- [CONSIGNE A] Recopiez à l'identique les lignes de la liste en commençant par celle qui contient « Vul hieronder uw gegevens en eventuele » et en vous arrêtant après celle qui contient « simbriaș primind simbria, nu », ces deux lignes comprises.
————————
15/06/2011
Les banlieues, lieux mis au ban des médias...
Dans l'inconscient collectif, Reporters Sans Frontières s'occupe de la liberté de la presse de par le vaste monde. Aussi, les voir traiter de ce qui se passe à Corbeil-Essonnes m'a plutôt surpris.
http://www.slate.fr/tribune/39379/information-banlieues-e...
Le directeur de la recherche d'RSF nous explique la menace : à empêcher les journalistes de bonne foi de faire leur boulot, on laisse la place à des journalistes déformés par le scandale, le seul droit d'informer sur "la" banlieue. Des cartes de presse (ou pas) qui partent en exploration, comme on part à la jungle pour chercher, dénicher ce qui est moche, qui est slle, qu'on attend avec une malsaine excitation. Des joints à foison, des mômes qui se cament dans les buissons, volent les sacs des vieilles, courent après les filles, pétaradent sur des quads et se balladent le Uzi en bandoulière...
Cette déplorable image d'Epinal est devenue la norme construite autour de nos banlieues. A part "Périphéries" d'Edouard Zambeaux, peu de grands médias consacrent des émissions à ces immenses espaces urbains. Combien de visites sur le Bondy Blog ? Pour quelques reportages en profondeur sur le foisonnement d'initiatives, combien de "la vérité sur les bandes" "l'enfer des cités", "enquête sur la ville de non droit", "genèse du gang des barbares", "plongée dans le royaume de ceux qui niquent la France". L'an dernier, une émission de France Inter (encore...) avait souligné que rarement dans la langue française un mot aura été à ce point dénaturé.
La définition de wikipédia illustre ce malaise. Le médium étant plus récent, il englobe à la fois la définition naturelle et sa déviance médiatique: "La banlieue désigne communément l'espace urbanisé d'une ville qui est situé dans la continuité du bâti de sa ville-centre et qui en est administrativement distinct. Aujourd'hui, dans certains pays (en France entre autres), ce mot désigne habituellement dans les médias les quartiers pauvres et par conséquent souvent difficiles ("problèmes de banlieue")".
Et voilà comment l'alpha et l'omega des définitions des étudiants intègre l'aspect invariablement négatif de "banlieue". Pour autant, Neuilly ou Chatou, St Rémy les Chevreuses sont aussi des banlieues... A-t-on jamais entendu dire "l'X, HEC, Thalès, l'Oréal sont situés en banlieues", non, ces éléments du prestige Français sont situés "en région parisienne"...
————————
- [CONSIGNE B] Poursuivez le texte sur l'image des banlieues dans les médias à partir de l'endroit où il s'arrête.

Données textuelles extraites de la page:
————————
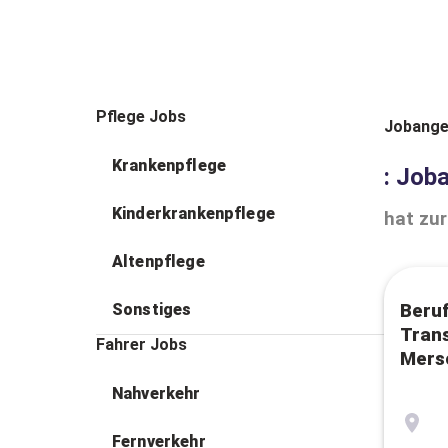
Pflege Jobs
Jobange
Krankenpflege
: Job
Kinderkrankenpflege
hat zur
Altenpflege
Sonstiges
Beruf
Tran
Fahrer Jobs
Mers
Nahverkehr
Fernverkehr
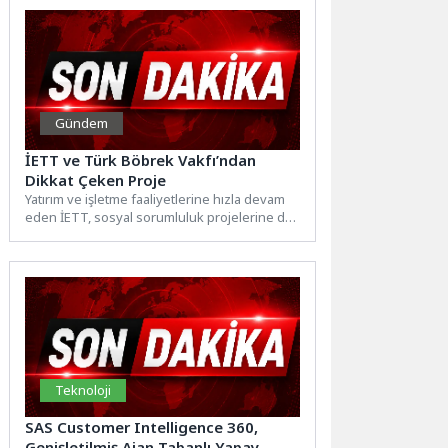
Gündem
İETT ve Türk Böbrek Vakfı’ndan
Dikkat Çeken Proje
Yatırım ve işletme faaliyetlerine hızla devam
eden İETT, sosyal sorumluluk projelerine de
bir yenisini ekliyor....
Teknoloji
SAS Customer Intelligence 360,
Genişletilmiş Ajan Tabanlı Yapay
————————
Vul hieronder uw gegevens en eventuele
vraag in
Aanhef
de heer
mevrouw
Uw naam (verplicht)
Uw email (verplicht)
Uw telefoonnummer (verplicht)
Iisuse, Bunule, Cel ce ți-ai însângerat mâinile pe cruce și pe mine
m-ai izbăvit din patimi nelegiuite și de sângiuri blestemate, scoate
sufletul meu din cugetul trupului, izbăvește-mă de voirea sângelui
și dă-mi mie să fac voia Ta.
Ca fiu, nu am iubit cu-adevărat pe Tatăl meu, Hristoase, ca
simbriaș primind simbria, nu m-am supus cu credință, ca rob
————————
- [ZONE DE RÉPONSE A]
Vul hieronder uw gegevens en eventuele
vraag in
Aanhef
de heer
mevrouw
Uw naam (verplicht)
Uw email (verplicht)
Uw telefoonnummer (verplicht)
Iisuse, Bunule, Cel ce ți-ai însângerat mâinile pe cruce și pe mine
m-ai izbăvit din patimi nelegiuite și de sângiuri blestemate, scoate
sufletul meu din cugetul trupului, izbăvește-mă de voirea sângelui
și dă-mi mie să fac voia Ta.
Ca fiu, nu am iubit cu-adevărat pe Tatăl meu, Hristoase, ca
simbriaș primind simbria, nu m-am supus cu credință, ca rob

- [ZONE DE RÉPONSE B]
Tout ceci ne vaut rien qui vaille comme le dit le chercheur de RSF. Cela souligne ce que Christophe Guilluy appelle dans son livre des "fractures françaises". Une déconnexion actée, irrémédiablement actée par des élites qui ne veulent plus voir cette réalité et la détache de leur programme politique comme on se sépare d'un poids pour mieux s'envoler. Une pratique moralement condamnable mais surtout politiquement stupide: l'avenir démographique et donc l'avenir des entrepreneurs et de la création du pays sont dans ces villes. S'en désintéresser revient à un suicide politique... Sciemment entretenu : combien d'élus de banlieue y vivent encore ? Ce n'est pas un hasard de voir Stéphane Gatignon tirer la sonnette d'alarme: il vit à Sevran. Contrairement à Mélenchon ou Dray qui rappellent invariablement qu'ils sont "élus de banlieue", certes, mais vivent à Paris. Une attitude lourde de symbole. Ils préfèrent vivre à Paris pour tout ce que la capitale offre et qu'ils ont acté ne pouvoir doté leurs villes...
Ces lieux mis au ban, ces banlieues, sont plus que jamais la caisse de résonance de Marine le Pen. Pour une raison simple: elle agite cette réalité déformée par les médias et promet de la changer. Une candidature du changement, plutôt que de s'échiner vainement à promettre de tout reconstruire devrait commencer par s'y rendre pour parler d'autre chose que de sécurité...
La semaine dernière, j'étais aussi à Corbeille-Essonnes pour animer un débat sur l'avenir de la culture. Il faisait chaud et il était plus de 23h, cela faisait plus de 2h que l'on échangeait et pourtant il restait une quinzaine de personnes debout, toutes les chaises étant occupées par des militants persuadés que la culture restait la réponse prioritaire pour leurs villes. J'aurais vraiment aimé que des journalistes montrent aussi cet aspect de la ville, même si je reconnais qu'il est moins télégénique que l'infinie cohorte de camion de CRS que nous croisions au retour, devant les Tarterêts...
08:22 | Lien permanent | Commentaires (5)
Commentaires
Et de Corbeille-Essonnes, tu es revenu comment sur Paris à 23h ?
Écrit par : Cecile | 15/06/2011
En l'occurence, je suis rentré à minuit et en co-voiturage... Car le RER D, en plus de pouvoir craindre, est sans cesse en carafe...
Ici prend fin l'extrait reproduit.